*Exercise instructions*.
Pictures excluded, retype the lines from the one containing "Fig. 2. Daily" through the last line of the data below, both included.

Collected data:
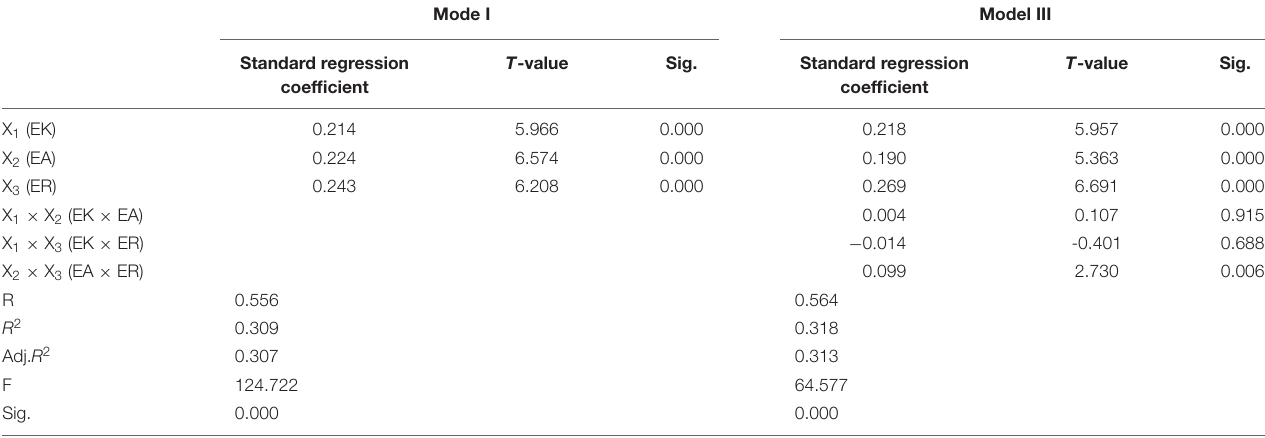
TABLE 3 | Test results of the main effects and interaction effects of various components of pro-environmental awareness on green consumption. Mode I Model III Standard regression T -value Sig. Standard regression T -value coefficient coefficient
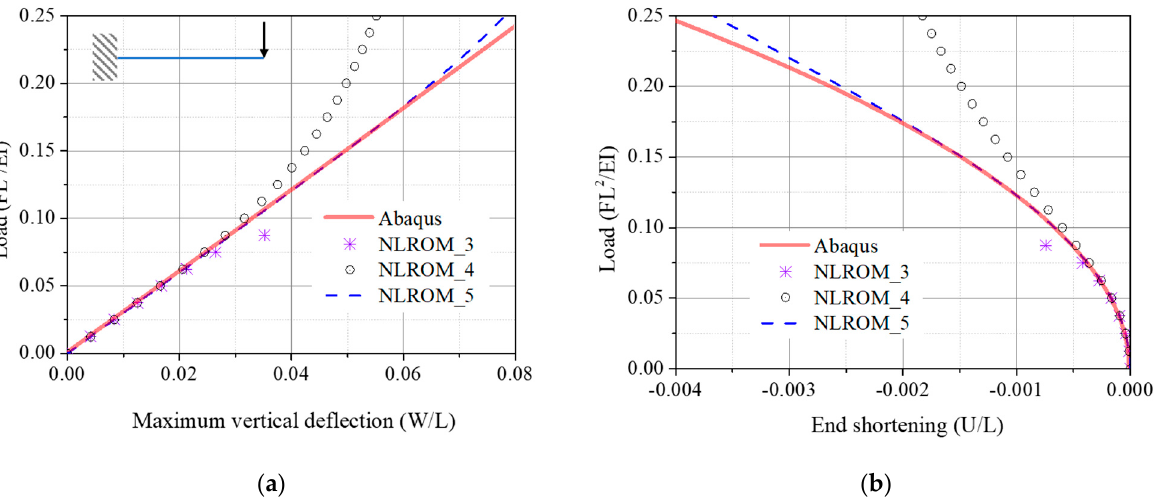
Figure 11. Static displacement at the free end of the cantilever beam: ( a ) Vertical deflection; ( b ) End shortening. (NLROM_3: f in = K (1) q + K (2) qq + K (3) qqq ; NLROM_4: f in = K (1) q + K (2) qq + K (3) qqq + K (4) qqqq ; NLROM_5: f in = K (1) q + K (2) qq + K (3) qqq + K (4) qqqq + K (5) qqqqq ).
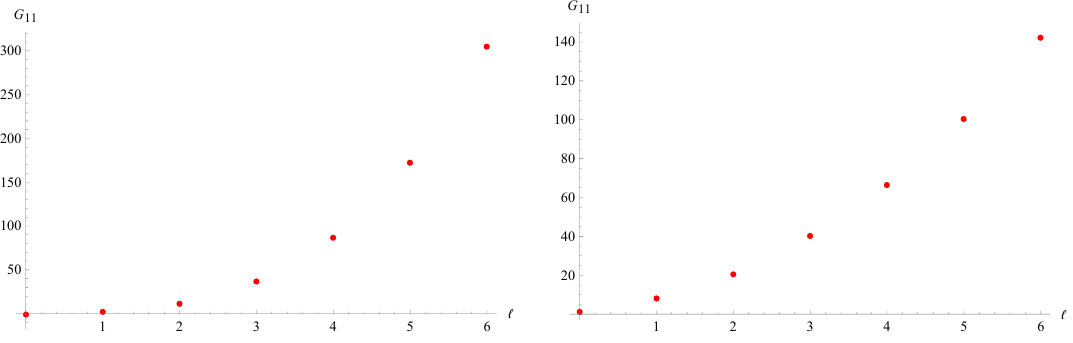
Figure 7 . Left: the 1 (cid:0) 1 correlator with m = 1 ; B = 1 as a function of l (irrelevant). Right: the 1 (cid:0) 1 correlator with m 2 = (cid:0) 1 ; B = 1 as a function of l (relevant). They resemble the analytic correlator of AdS 2 in that they grow in the UV and saturate to a small (cid:12)nite non zero minimum in the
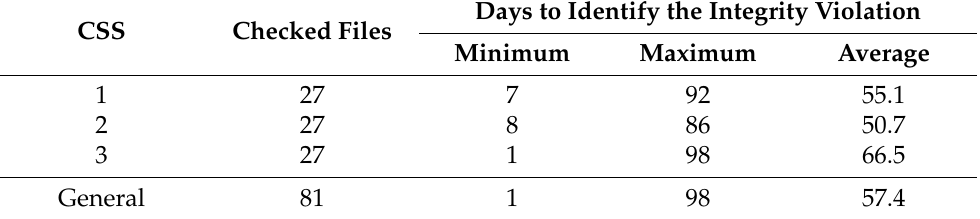
Table 8. Summary of the results of this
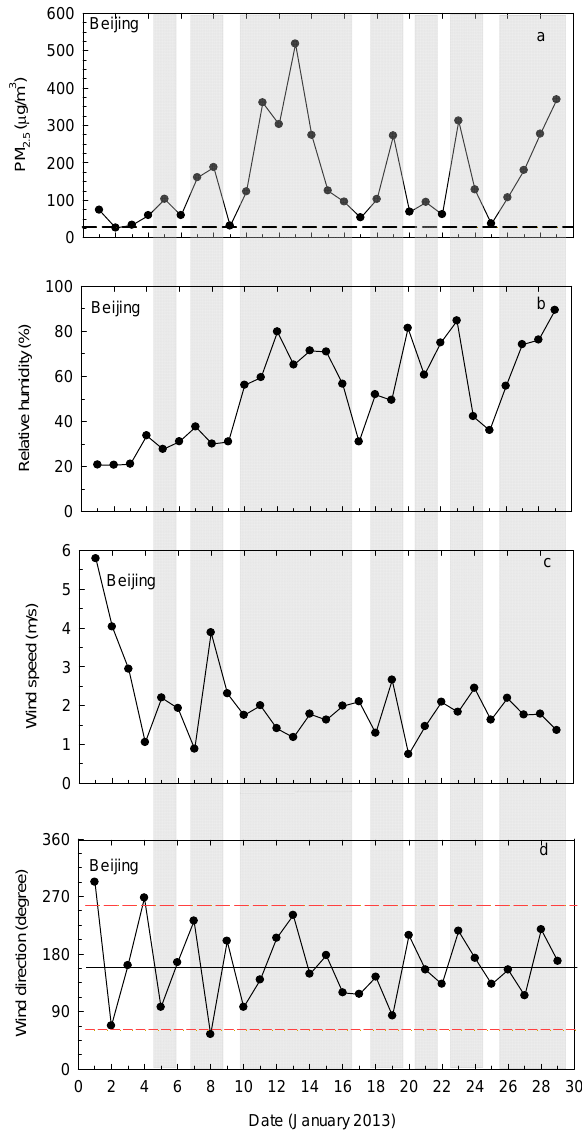
Fig. 2. Daily averaged PM 2 . 5 (the dashed line indicates 75µgm − 3 ) (a) , relative humidity (b) , wind speed (c) , wind direction (the upper red dash line indicates the wind from west and the bottom one indi- cates the wind from east) (d) at Beijing. The shaded area indicates daily PM 2 . 5 exceeding 75µgm − 3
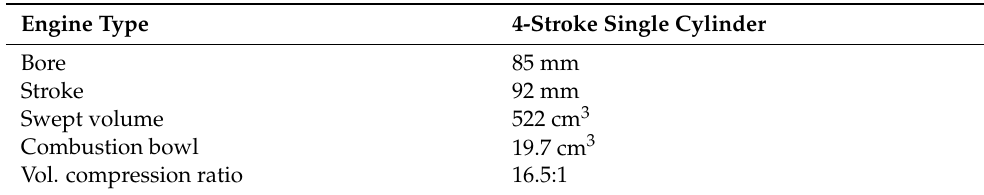
Table 1. Engine specifications [17]. Reprinted with permission from ref. [17] Copyright 2019 SAE International.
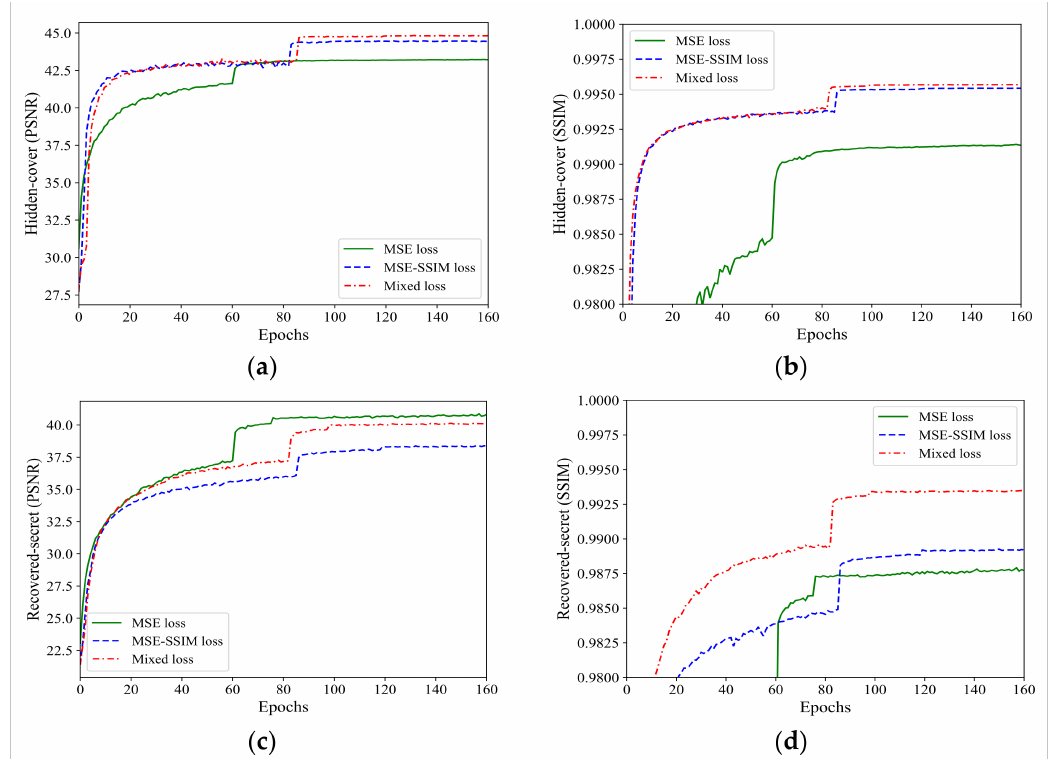
Figure 4. Influence of different loss functions. ( a ) PSNR values of the hidden images, ( b ) SSIM values of the hidden images, ( c ) PSNR values of the recovered secret images, ( d ) SSIM values of the recovered secret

*Output for this exercise*.
Fig. 2. Daily averaged PM 2 . 5 (the dashed line indicates 75µgm − 3 ) (a) , relative humidity (b) , wind speed (c) , wind direction (the upper red dash line indicates the wind from west and the bottom one indi- cates the wind from east) (d) at Beijing. The shaded area indicates daily PM 2 . 5 exceeding 75µgm − 3
Table 1. Engine specifications [17]. Reprinted with permission from ref. [17] Copyright 2019 SAE International.
Figure 4. Influence of different loss functions. ( a ) PSNR values of the hidden images, ( b ) SSIM values of the hidden images, ( c ) PSNR values of the recovered secret images, ( d ) SSIM values of the recovered secret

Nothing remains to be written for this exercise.